Before the Chipotle sites reopen, the restaurant chain must meet several requirements set by the state, including tossing all food, deep-cleaning the sites and checking all employees for E. coli infection. In addition, the chain must add a second produce rinse to their existing protocol and undergo inspections by local health officials, Lindquist said.
Chipotle also has agreed to conduct tests of high-risk foods before they’re sent to the restaurants, Lindquist said. If all those conditions are met, the chain could start shipping produce to the restaurants on Tuesday and reopen on Wednesday, he added.
“They’re doing everything they can in light of not knowing what the product is,” Lindquist said.
Chris Arnold, a Chipotle spokesman, did not immediately return a request for comment.
Tests failed to detect the genetic fingerprint of the bacteria, which is not uncommon in outbreaks that may center on perishable produce, Lindquist said. In addition, interviews with people who fell ill and those who ate at Chipotle but didn’t get sick failed to detect any signal for the cause of the outbreak.

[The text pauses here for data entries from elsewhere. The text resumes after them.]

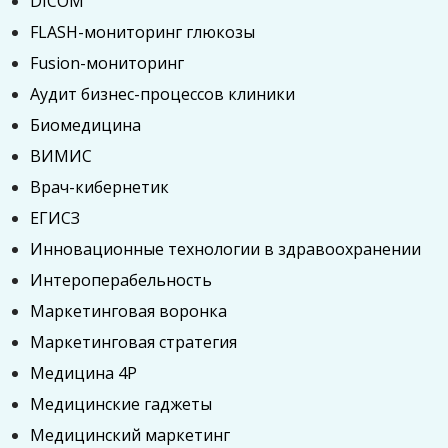
DICOM
FLASH-мониторинг глюкозы
Fusion-мониторинг
Аудит бизнес-процессов клиники
Биомедицина
ВИМИС
Врач-кибернетик
ЕГИСЗ
Инновационные технологии в здравоохранении
Интероперабельность
Маркетинговая воронка
Маркетинговая стратегия
Медицина 4P
Медицинские гаджеты
Медицинский маркетинг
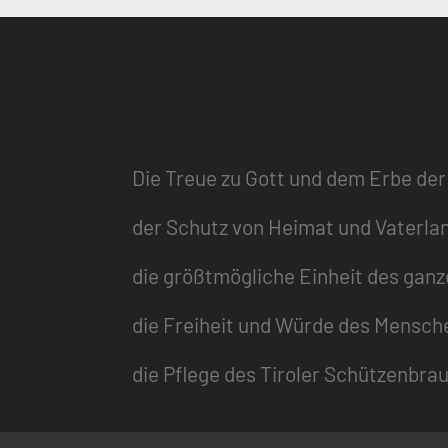
Die Treue zu Gott und dem Erbe der
der Schutz von Heimat und Vaterla
die größtmögliche Einheit des gan
die Freiheit und Würde des Mensch
die Pflege des Tiroler Schützenbra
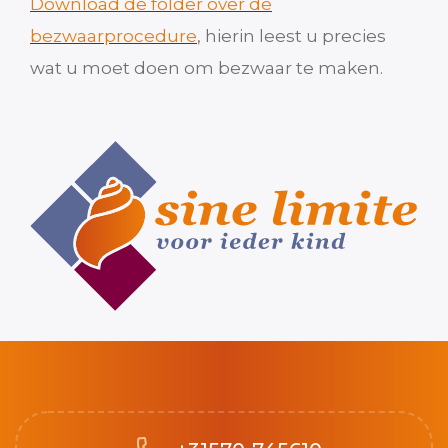
Download de folder over de
bezwaarprocedure
, hierin leest u precies
wat u moet doen om bezwaar te maken.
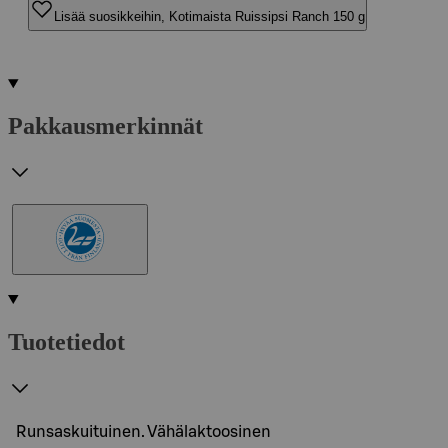
Lisää suosikkeihin, Kotimaista Ruissipsi Ranch 150 g
Pakkausmerkinnät
Tuotetiedot
Runsaskuituinen. Vähälaktoosinen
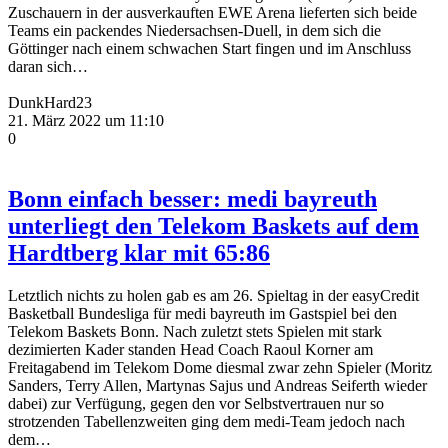
Zuschauern in der ausverkauften EWE Arena lieferten sich beide
Teams ein packendes Niedersachsen-Duell, in dem sich die
Göttinger nach einem schwachen Start fingen und im Anschluss
daran sich…
DunkHard23
21. März 2022 um 11:10
0
Bonn einfach besser: medi bayreuth
unterliegt den Telekom Baskets auf dem
Hardtberg klar mit 65:86
Letztlich nichts zu holen gab es am 26. Spieltag in der easyCredit
Basketball Bundesliga für medi bayreuth im Gastspiel bei den
Telekom Baskets Bonn. Nach zuletzt stets Spielen mit stark
dezimierten Kader standen Head Coach Raoul Korner am
Freitagabend im Telekom Dome diesmal zwar zehn Spieler (Moritz
Sanders, Terry Allen, Martynas Sajus und Andreas Seiferth wieder
dabei) zur Verfügung, gegen den vor Selbstvertrauen nur so
strotzenden Tabellenzweiten ging dem medi-Team jedoch nach
dem…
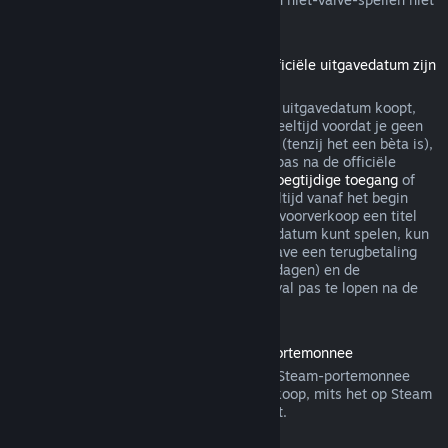
via Steam terugbetaalbaar.
Terugbetalingen voor titels die vóór de officiële uitgavedatum zijn
gekocht
Als je een titel op Steam vóór de officiële uitgavedatum koopt,
geldt de limiet van maximaal twee uur speeltijd voordat je geen
recht meer hebt op een terugbetaling wel (tenzij het een bèta is),
maar de bedenktijd van 14 dagen begint pas na de officiële
uitgavedatum. Als je dus een spel met
Vroegtijdige toegang
of
met
Advance Access
koopt, telt alle speeltijd vanaf het begin
mee voor de limiet van 2 uur. Als je in de voorverkoop een titel
koopt die je niet voor de officiële uitgavedatum kunt spelen, kun
je op ieder gewenst moment voor de uitgave een terugbetaling
aanvragen. De standaard bedenktijd (14 dagen) en de
speeltijdlimiet (2 uur) beginnen in dat geval pas te lopen na de
officiële uitgave van het spel.
Terugbetalingen van saldo in de Steam-portemonnee
Je kunt een terugbetaling van saldo in je Steam-portemonnee
aanvragen binnen veertien dagen na aankoop, mits het op Steam
is gekocht en je er niets van hebt gebruikt.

Sen. Patty Murray, D-Wash., sent a letter Monday to Dr. Tom Frieden, head of the Centers for Disease Control and Prevention (CDC), urging the agency to continue to support the efforts of local health officials to find the source of the problem.
“A swift and decisive local response is key to containing foodborne illness outbreaks and the effectiveness of these actions is amplified when local and state officials can benefit from federal expertise at the CDC,” she wrote.
Several lawsuits have been filed or are pending by representatives of people sickened after eating at Chipotle sites in the two states.